- _EXERCISE REQUIREMENTS_:
• 1. Reproduce the part of the passage on ARGMA research and missile defense starting with "The ARGMA Research" and going on through "signatures and discrimination.".
• 2. In the passage on ARGMA research and missile defense, which company was the prime contractor for measurements in the optical spectrum under the Downrange Antiballistic Measurement Program?
• 3. Carry the passage on ARGMA research and missile defense forward, beginning after its final sentence.

TEXT SEGMENT Block Start

In addition to the management of systems with smaller missiles, ARGMA initiated advanced research and development in a number of related technologies. Many of the projects were funded by ARPA, and an ARPA Division under William J. Lindberg handled all of this work; much was done in the area of re-entry physics phenomena for applications in the emerging field of ballistic missile defense. An Anti-Missile Research Advisory Council (AMRAC) was formed involving leading scientists and engineers from across the nation. AMRAC’s first meeting was held by ARGMA at Huntsville in December 1960; well-known nuclear scientist Edward Teller, who had a personal interest in missile defense, was a leading participant. Biannual AMRAC meetings, led by Nils Muench and administered by Wallace E. Kirkpatrick, were held during the following years.

The ARGMA Research Laboratory was established by L. Post Hallows; this performed theoretical and experimental science and engineering projects supporting missile programs. Included was Thomas Albert Barr’s 20,000-joule plasma-generator for simulating high-velocity aerothermodynamics – this required a dedicated 8 MW power substation. Thomas G. Roberts developed powerful CO2 lasers for directed-energy sources, and an analytical group led by Ralph L. Edwards was involved in anti-missile optical and radar target signatures and discrimination.

The Downrange Antiballistic Measurement Program (DAMP) was led by John E. Hagefstration. In this, the USAS American Mariner operated throughout the South Atlantic, filled with instrumentation for taking optical and radar measurements of U.S. ballistic missiles as they re-entered the atmosphere. Barnes Engineering was the prime contractor for measurements in the optical spectrum from far-infrared through ultraviolet. RCA was responsible for radar measurements using high-performance systems.

In other ARGMA research organizations, Stephen L. Johnson became well known for his development of radars for missile guidance and in radar countermeasures. Everett Gilman and Richard Dillard developed new mathematical techniques for predicting missile accuracy. Robert E. Betts developed IR and RF signature techniques for analyzing propellant efficiencies. Robert Lusser formulated methods for determining the economic consequences of unreliability, and formulated Lusser’s Law for predicting reliability. Papers from these studies were published in the ARGMA Quarterly Research Journal.

Project Plato, FABMDS, and SAM-D

While the Nike Project was underway, the DoD Ordnance Department was planning an anti-missile missile (AMM) protection for the field army against short- and medium-range threats. Called Project Plato, contracted studies were conducted by Cornell Aeronautical Laboratory in the 1953-1956 period. The studies showed that the PLATO missile would need speeds of Mach 6 to 8, well beyond anything being considered at that time. Sylvania was awarded a development contract in 1956, but the program was cancelled in early 1959 – for lack of funds, rather than technical deficiencies.

The basic requirement to protect the field army still existed; this was taken up by ARGMA and the Field Army Ballistic Missile Defense Systems (FABMDS) project came into being in September 1959. An RFP brought 17 proposed systems, and General Electric was selected. However, it was eventually assessed by the staff of the Secretary of the Army that the FABMDS would not protect from the total missile threat and also had high risks; the project was cancelled in October 1962. It was immediately replaced by a new program called AADS-70 (Army Air-Defense System - 1970). In 1964, AADS-70 was renamed SAM-D (Surface-to-Air Missile - Development), a program which eventually resulted in the MIM-104 PATRIOT.

TEXT SEGMENT Block End
INFORMATION PROVIDED Block Start

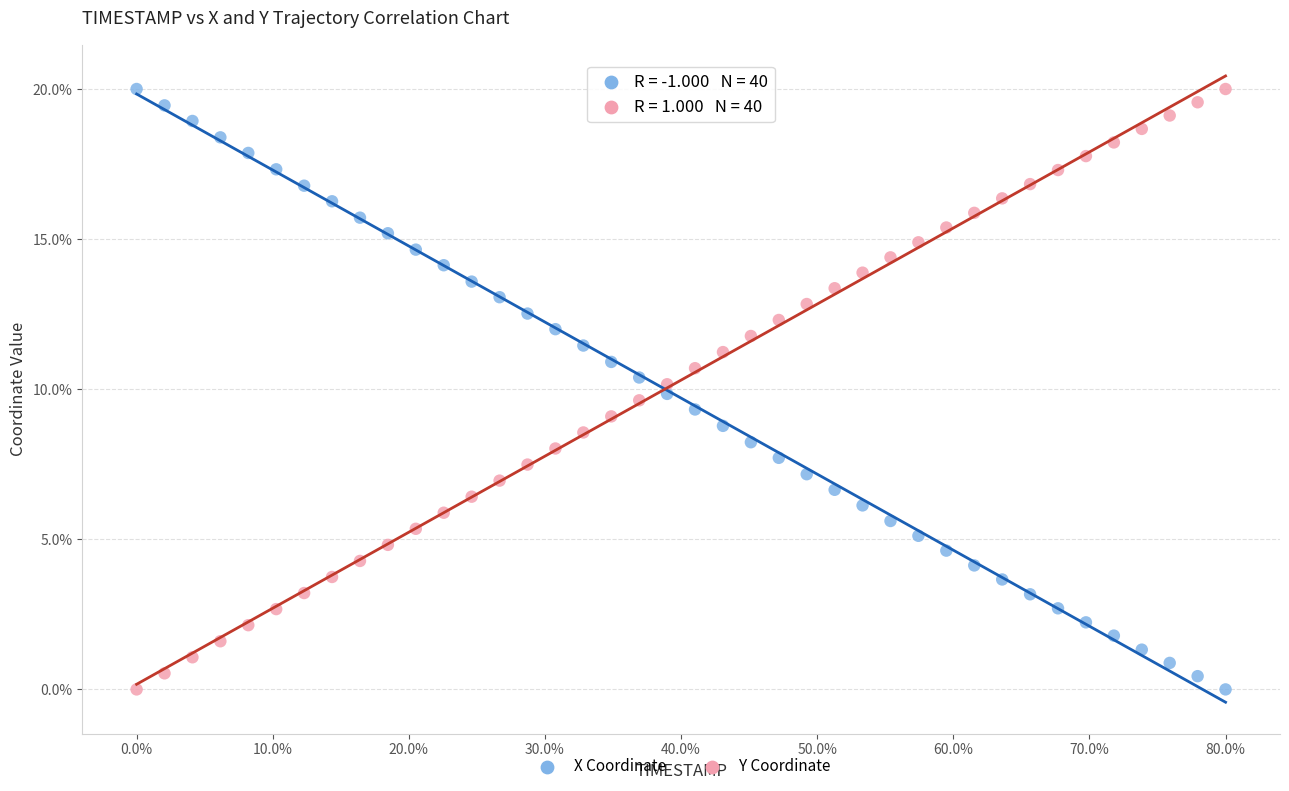

What is the X range (max minus min) for the scatter plot?

80.0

INFORMATION PROVIDED Block End

- _RESPONSES_:
• 1.
The ARGMA Research Laboratory was established by L. Post Hallows; this performed theoretical and experimental science and engineering projects supporting missile programs. Included was Thomas Albert Barr’s 20,000-joule plasma-generator for simulating high-velocity aerothermodynamics – this required a dedicated 8 MW power substation. Thomas G. Roberts developed powerful CO2 lasers for directed-energy sources, and an analytical group led by Ralph L. Edwards was involved in anti-missile optical and radar target signatures and discrimination.

• 2. Barnes Engineering

• 3.
BALLISTIC MISSILE DEFENSE ORIGINS

When ARGMA was formed as a unit of AOMC in April 1958, it had been given responsibility for Project Nike. Various segments of ARGMA started technical relationships with BTL, and improvements to the missile and radar were jointly studied. As the Soviet Union developed the intercontinental ballistic missile (ICBM), a much higher-performing system was needed for ICBM defense.



Initial Systems

The study and development of systems – early called Anti-Ballistic Missile (ABM) – for defending U.S. Army assets and civilian population centers against ballistic missile threats from foreign adversaries has been under the responsibility of a continuum of Army organizations centered in Huntsville. The first such official organization was the Redstone Anti-Missile Missile Systems Office (RAMMSO) established by ABMA in 1957. These initial study activities were later continued in ARGMA with analytical work in the ARPA Division and the experimental studies in the Research Laboratory. The ARGMA-coordinated Anti-Missile Research Advisory Council did much in building the body of information about the threat and possible defense.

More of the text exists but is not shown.